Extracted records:
- - - -

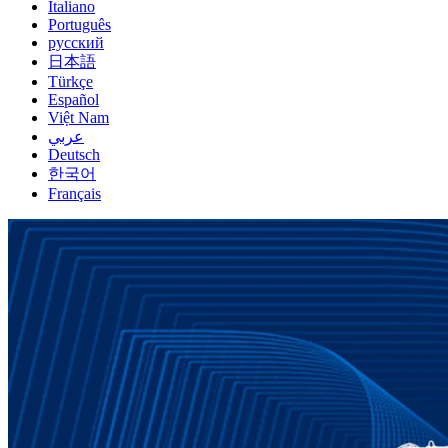
Italiano
Português
русский
日本語
Türkçe
Español
Việt Nam
عربي
Deutsch
한국어
Français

- - - -

Problem statement
Repeat the records in full, exactly as they appear, without the pictures.

Response area
Italiano
Português
русский
日本語
Türkçe
Español
Việt Nam
عربي
Deutsch
한국어
Français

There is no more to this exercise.